Inorganic investments in Pharma R&D expected to rise
November 22, 2013: Inorganic investments in Pharma research and development (R&D) are expected to gain momentum in the medium term as Indian pharmaceutical companies are increasingly investing in developing their R&D skills. Indian pharma companies have developed R&D capabilities to target complex segments like injectables, inhalers, opthalmics and even biosimilars, and have been investing a higher proportion (around 6.5 to 8 per cent) of their sales in R&D activities over the past few years.
"We believe that there three key drivers for higher R&D spending by Indian companies - a) increased pace of product filings in US and Europe, b) focus on complex generics, some of which require clinical trials to demonstrate basic safety and efficacy and c) investments in developing biosimilars for emerging markets and eventually for developed markets," said the report from ICRA.

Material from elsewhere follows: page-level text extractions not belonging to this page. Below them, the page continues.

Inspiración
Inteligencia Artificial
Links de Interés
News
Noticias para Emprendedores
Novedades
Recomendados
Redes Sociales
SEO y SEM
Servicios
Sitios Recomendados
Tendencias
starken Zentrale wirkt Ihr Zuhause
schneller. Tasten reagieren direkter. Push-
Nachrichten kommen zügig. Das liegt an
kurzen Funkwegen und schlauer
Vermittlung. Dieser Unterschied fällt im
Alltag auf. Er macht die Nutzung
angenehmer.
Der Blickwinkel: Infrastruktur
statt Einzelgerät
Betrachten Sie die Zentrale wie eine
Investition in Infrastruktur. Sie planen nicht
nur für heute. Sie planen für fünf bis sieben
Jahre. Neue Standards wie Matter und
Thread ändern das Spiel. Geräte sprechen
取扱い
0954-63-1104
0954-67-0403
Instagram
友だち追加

The report also highlighted that inorganic investments are expected to gain momentum in the medium term as companies are looking at a stronger presence in emerging markets and build expertise in select therapy areas. The fast-growing branded generics markets in South-East Asia, Latin America and even some of the markets in East Europe are expected to interest the Indian pharmaceutical companies. Also, investments to add technical capabilities in selected therapy areas or delivery systems are expected to continue going forward because of the increasing focus on complex generics.
The strong growth, both in the domestic and exports market, has encouraged Indian pharmaceutical companies to invest more in the R&D segment. Indian companies are expected to continue to invest in resources for adopting stringent manufacturing standards and compliance to good manufacturing practices.